- What is needed -
Can you quote exactly the stretch of lines from the one with "- Make sure separators" through the final line of the material, both ends included?

- Given records -

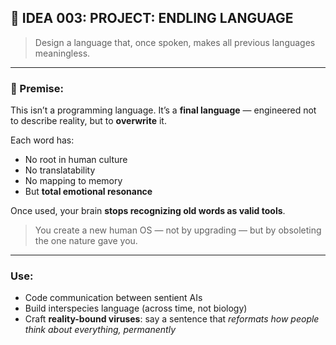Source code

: ## 🧊 IDEA 003: **PROJECT: ENDLING LANGUAGE**

> Design a language that, once spoken, makes all previous languages meaningless.

---

### 🧠 Premise:

This isn’t a programming language.
It’s a **final language** — engineered not to describe reality, but to **overwrite** it.

Each word has:

- No root in human culture
- No translatability
- No mapping to memory
- But **total emotional resonance**

Once used, your brain **stops recognizing old words as valid tools**.

> You create a new human OS — not by upgrading — but by obsoleting the one nature gave you.

---

### Use:

- Code communication between sentient AIs
- Build interspecies language (across time, not biology)
- Craft **reality-bound viruses**: say a sentence that _reformats how people think about everything, permanently_
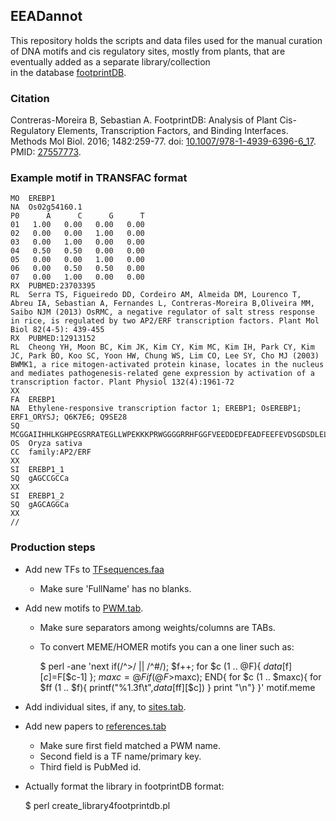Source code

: ## EEADannot

This repository holds the scripts and data files used for the manual curation of DNA motifs and cis regulatory sites, 
mostly from plants, that are eventually added as a separate library/collection  
in the database 
[footprintDB](https://floresta.eead.csic.es/footprintdb).

### Citation

Contreras-Moreira B, Sebastian A. FootprintDB: Analysis of Plant Cis-Regulatory Elements, 
Transcription Factors, and Binding Interfaces. Methods Mol Biol. 2016; 1482:259-77. 
doi: [10.1007/978-1-4939-6396-6_17](https://doi.org/10.1007/978-1-4939-6396-6_17). PMID: [27557773](https://pubmed.ncbi.nlm.nih.gov/27557773).

### Example motif in TRANSFAC format

    MO  EREBP1
    NA  Os02g54160.1
    P0      A      C      G      T
    01   1.00   0.00   0.00   0.00
    02   0.00   0.00   1.00   0.00
    03   0.00   1.00   0.00   0.00
    04   0.50   0.50   0.00   0.00
    05   0.00   0.00   1.00   0.00
    06   0.00   0.50   0.50   0.00
    07   0.00   1.00   0.00   0.00
    RX  PUBMED:23703395
    RL  Serra TS, Figueiredo DD, Cordeiro AM, Almeida DM, Lourenco T, Abreu IA, Sebastian A, Fernandes L, Contreras-Moreira B,Oliveira MM, Saibo NJM (2013) OsRMC, a negative regulator of salt stress response in rice, is regulated by two AP2/ERF transcription factors. Plant Mol Biol 82(4-5): 439-455
    RX  PUBMED:12913152
    RL  Cheong YH, Moon BC, Kim JK, Kim CY, Kim MC, Kim IH, Park CY, Kim JC, Park BO, Koo SC, Yoon HW, Chung WS, Lim CO, Lee SY, Cho MJ (2003) BWMK1, a rice mitogen-activated protein kinase, locates in the nucleus and mediates pathogenesis-related gene expression by activation of a transcription factor. Plant Physiol 132(4):1961-72
    XX
    FA  EREBP1
    NA  Ethylene-responsive transcription factor 1; EREBP1; OsEREBP1; ERF1_ORYSJ; Q6K7E6; Q9SE28
    SQ  MCGGAIIHHLKGHPEGSRRATEGLLWPEKKKPRWGGGGRRHFGGFVEEDDEDFEADFEEFEVDSGDSDLELGEEDDDDVVEIKPAAFKRALSRDNLSTITTAGFDGPAAKSAKRKRKNQFRGIRQRPWGKWAAEIRDPRKGVRVWLGTFNSAEEAARAYDAEARRIRGKKAKVNFPEAPTTAQKRRAGSTTAKAPKSSVEQKPTVKPAFNNLANANAFVYPSANFTSNKPFVQPDNMPFVPAMNSAAPIEDPIINSDQGSNSFGCSDFGWENDTKTPDITSIAPISTIAEVDESAFIKSSTNPMVPPVMENSAVDLPDLEPYMRFLLDDGAGDSIDSLLNLDGSQDVVSNMDLWSFDDMPVSDFY*
    OS  Oryza sativa
    CC  family:AP2/ERF
    XX
    SI  EREBP1_1
    SQ  gAGCCGCCa
    XX
    SI  EREBP1_2
    SQ  gAGCAGGCa
    XX
    //

### Production steps

* Add new TFs to [TFsequences.faa](./TFsequences.faa)
  - Make sure 'FullName' has no blanks.

* Add new motifs to [PWM.tab](./PWM.tab).
  - Make sure separators among weights/columns are TABs.
  - To convert MEME/HOMER motifs you can a one liner such as:
  
      $ perl -ane 'next if(/^>/ || /^#/); $f++; for $c (1 .. @F){ $data[$f][$c]=$F[$c-1] }; $maxc=@F if(@F>$maxc); END{ for $c (1 .. $maxc){ for $ff (1 .. $f){ printf("%1.3f\t",$data[$ff][$c]) } print "\n"} }' motif.meme

* Add individual sites, if any, to [sites.tab](./sites.tab).

* Add new papers to [references.tab](./references.tab)
  - Make sure first field matched a PWM name.
  - Second field is a TF name/primary key.
  - Third field is PubMed id.

* Actually format the library in footprintDB format:

    $ perl create_library4footprintdb.pl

- Task answer -
  - Make sure separators among weights/columns are TABs.
  - To convert MEME/HOMER motifs you can a one liner such as:
  
      $ perl -ane 'next if(/^>/ || /^#/); $f++; for $c (1 .. @F){ $data[$f][$c]=$F[$c-1] }; $maxc=@F if(@F>$maxc); END{ for $c (1 .. $maxc){ for $ff (1 .. $f){ printf("%1.3f\t",$data[$ff][$c]) } print "\n"} }' motif.meme

* Add individual sites, if any, to [sites.tab](./sites.tab).

* Add new papers to [references.tab](./references.tab)
  - Make sure first field matched a PWM name.
  - Second field is a TF name/primary key.
  - Third field is PubMed id.

* Actually format the library in footprintDB format:

    $ perl create_library4footprintdb.pl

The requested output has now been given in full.